The second is auto_ml. In auto_ml users simply pass a dataset to the software and it will do model selection and hyper-parameter tuning for you. Users can also ask the software to train a deep learning model that will learn new features from your dataset. The authors claim this approach can improve model accuracy by 5%.

The third is feature tools. Feature Tools is the piece of automation software whose future I am most excited about. I find this software exciting because users can feed it pre-aggregated data. Most machine-learning models expect that for each value of the response variable, you supply a vector of explanatory variables. This is an example of aggregated data. Teapot and auto_ml both expect users to supply aggregated data. Lots of important information is lost in the aggregation process, and allowing automation to thoroughly explore different aggregations will lead to predictive features that we would not have created otherwise (any many believe this is why deep learning is so effective). Feature tools explores different aggregations all while creating easily interpreted variables (in contrast to deep learning). While I am excited about the future of feature tools, it is a new piece of software and has a ways to go before I use it in my workflows. Like most automation machine-learning software it’s very slow/resource intensive. Also, the software is not very intuitive. That said, I created a binder notebook demoing feature tools, so check it out yourself!
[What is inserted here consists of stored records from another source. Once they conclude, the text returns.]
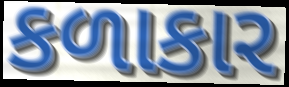
કળાકારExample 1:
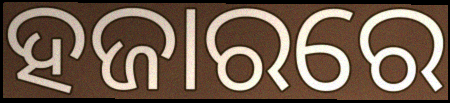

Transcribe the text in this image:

ହଜାରରେ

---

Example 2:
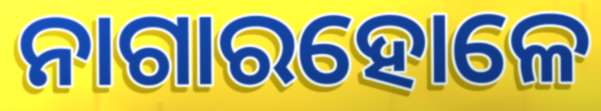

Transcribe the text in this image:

ନାଗାରହୋଳେ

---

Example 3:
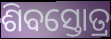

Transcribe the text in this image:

ଶିବସ୍ତୋତ୍ର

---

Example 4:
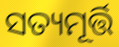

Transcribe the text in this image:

ସତ୍ୟମୂର୍ତ୍ତି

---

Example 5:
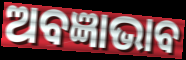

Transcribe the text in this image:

ଅବଜ୍ଞାଭାବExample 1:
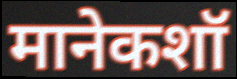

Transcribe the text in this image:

मानेकशॉ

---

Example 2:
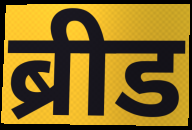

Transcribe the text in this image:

ब्रीड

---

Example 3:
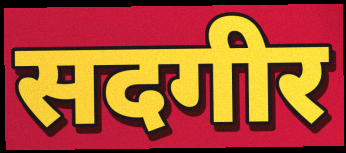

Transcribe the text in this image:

सदगीर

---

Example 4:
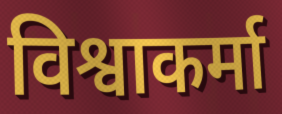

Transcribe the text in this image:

विश्वाकर्मा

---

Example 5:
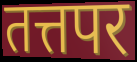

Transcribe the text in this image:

तत्तपर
We should always keep in mind the possible dangers of automation and machine-learning. Removing humans from decisions accentuates biases baked into data and algorithms. These accentuated biases can have dangerous effects. We should carefully choose which decisions we’re comfortable automating and what safeguards to build around these decisions. Check out Cathy O’Neil’s amazing Weapons for Math Destruction for an excellent treatment of the topic.

This post makes no attempt to give an exhaustive view of automated machine-learning. This is my single view point on where I think automated machine-learning can have an impact on your python workflows in the near-term. For a more thorough view of automated machine-learning, check out this presentation by Randy Olson (the creator of teapot).